Most “we shipped an LLM feature” posts are about a chat box. This one isn’t. The three Claude features I’m going to walk through are quiet — they sit inside a product where the LLM isn’t the headline. Nobody opens the app to chat with the AI. They open it to launch an A/B test, see whether their checkout variant is winning, and pick a winner. Claude shows up at exactly three moments in that flow:
- Pre-launch: “Get an AI review of this experiment before I start it.”
- Mid-experiment: “Did anything weird happen in the data last night?” (proactive, runs without the user clicking anything)
- Post-experiment: “Tell me what these results mean and what I should do.”
Each one has a different shape — different response format, different latency budget, different failure mode — and each one taught me a pattern I’d reuse. The piece I’d most like a future-me to remember: structured outputs and graceful degradation are 80% of shipping LLM features into a SaaS product. The model is the easy part.
The 100-line client that backs all three
Before the features: there is no SDK in this stack. The whole Anthropic client is one Go file, ~120 lines, raw net/http:
const (
anthropicMessagesURL = "https://api.anthropic.com/v1/messages"
anthropicVersion = "2023-06-01"
anthropicModel = "claude-sonnet-4-6"
maxTokens = 1024
httpTimeout = 30 * time.Second
)
type Client struct {
apiKey string
httpClient *http.Client
}
// NewClient returns nil if apiKey is empty — feature disabled.
func NewClient(apiKey string) *Client {
if apiKey == "" {
return nil
}
return &Client{apiKey: apiKey, httpClient: &http.Client{Timeout: httpTimeout}}
}
func (c *Client) Analyze(prompt string) (string, error) { /* ...POST, parse, return text... */ }
This is deliberate. The SDK would be fine, but I want exactly one place in the binary that knows what the Anthropic API looks like, and I want to read that file once and be done. A single-method client (Analyze(prompt) (string, error)) also forces every feature to do its own structuring on top — which turns out to be the right shape.
Two design decisions in this snippet are worth flagging:
1. The nil-client convention. If ANTHROPIC_API_KEY isn’t set, NewClient returns nil. Every feature that uses Claude checks if c.aiClient == nil at the top. That’s how the product runs in environments where the key isn’t configured (local dev, customer-side self-hosts) without each feature having to know about a feature flag. The features just degrade — the “Get AI Review” button returns 503, the anomaly job skips its Claude pass, the results analyzer returns a polite “temporarily unavailable” — and the rest of the product keeps working.

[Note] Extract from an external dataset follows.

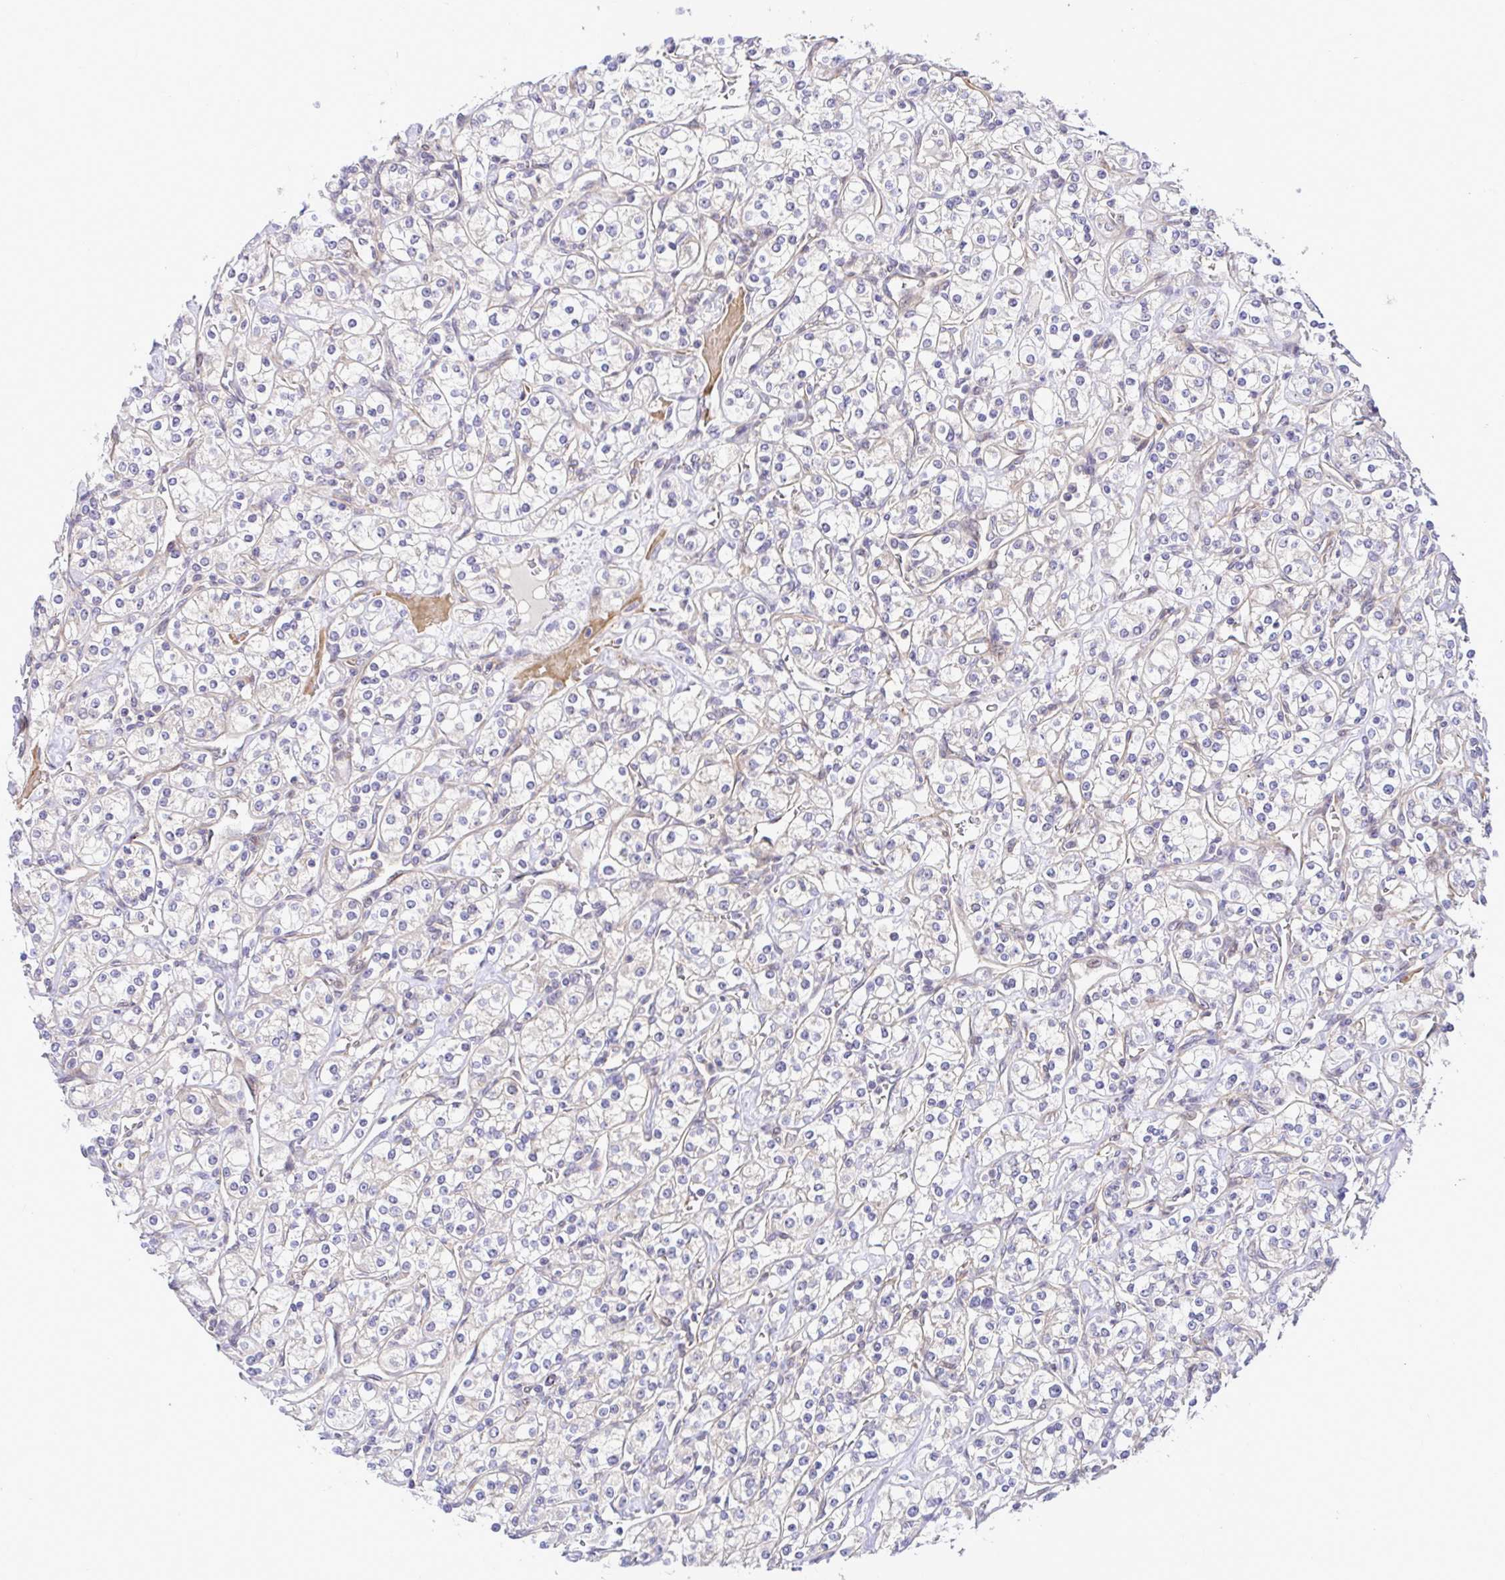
{"staining": {"intensity": "negative", "quantity": "none", "location": "none"}, "tissue": "renal cancer", "cell_type": "Tumor cells", "image_type": "cancer", "snomed": [{"axis": "morphology", "description": "Adenocarcinoma, NOS"}, {"axis": "topography", "description": "Kidney"}], "caption": "This is a image of IHC staining of renal cancer, which shows no positivity in tumor cells.", "gene": "TRIM55", "patient": {"sex": "male", "age": 77}}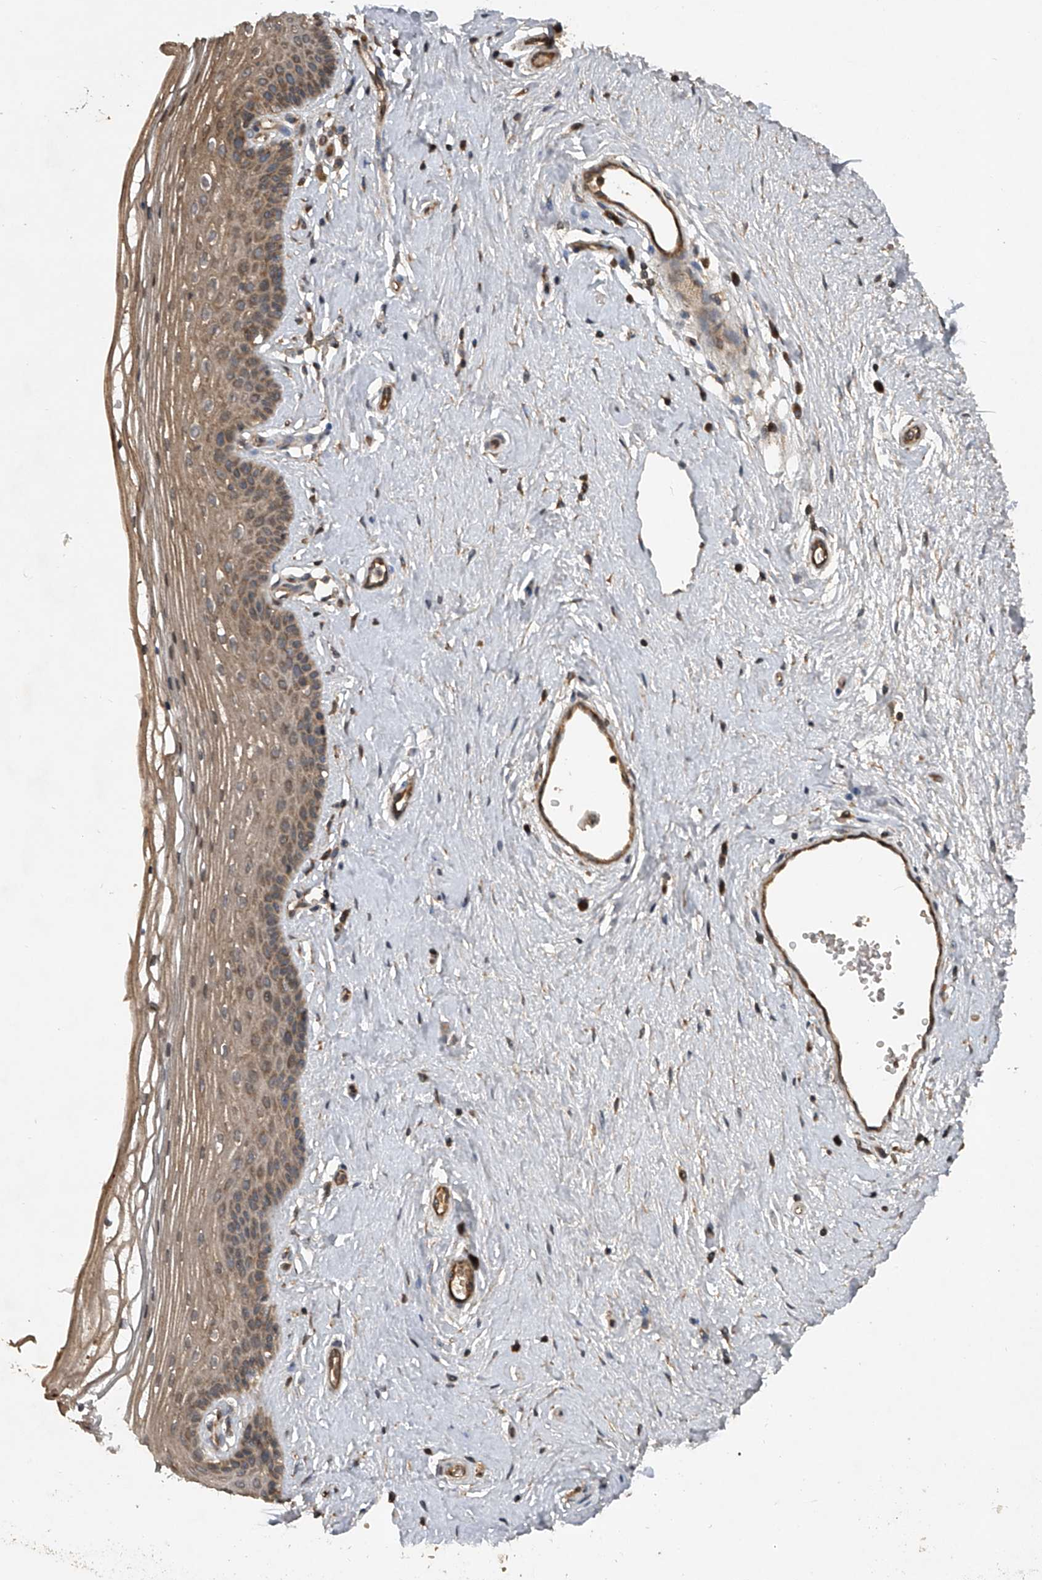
{"staining": {"intensity": "moderate", "quantity": "25%-75%", "location": "cytoplasmic/membranous"}, "tissue": "vagina", "cell_type": "Squamous epithelial cells", "image_type": "normal", "snomed": [{"axis": "morphology", "description": "Normal tissue, NOS"}, {"axis": "topography", "description": "Vagina"}], "caption": "Squamous epithelial cells display medium levels of moderate cytoplasmic/membranous positivity in approximately 25%-75% of cells in unremarkable vagina.", "gene": "NFS1", "patient": {"sex": "female", "age": 46}}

2. No retries, no prompt caching, no tool use. The three features are working in production without any of that. I’ll come back at the end with what I’d add and why I haven’t yet.
Feature 1: Pre-launch QA review (plain text, on-demand)
When a merchant is about to start an experiment, there’s a launch checklist dialog with a button: “Get AI Review.” Clicking it sends a short prompt to Claude containing the experiment name, target URL, estimated daily sessions, and the baseline conversion rate, and asks four questions:
- Is this a reasonable test to run?
- How long will it take to reach significance?
- Any obvious issues?
- What MDE (minimum detectable effect) is realistic?
The response is plain text. The merchant reads it. That’s the whole feature.
The reason this works as a plain-text response, with no structured parsing: nothing downstream depends on the model’s output. It’s pure advice, displayed in a panel. There’s no parser to break. The product is fine if the model rambles, hedges, or uses bullet points one day and prose the next. The latency budget is generous — the user clicked a button and expects to wait. The cost is whatever it costs once.
This is the easiest shape of LLM feature to ship, and the most underrated. If your team is debating whether to “do AI in the product,” start here. One button, one prompt, one text panel, no downstream parsing. The bar to ship is a week, not a quarter.
Feature 2: Anomaly detection (structured JSON, async, rate-limited)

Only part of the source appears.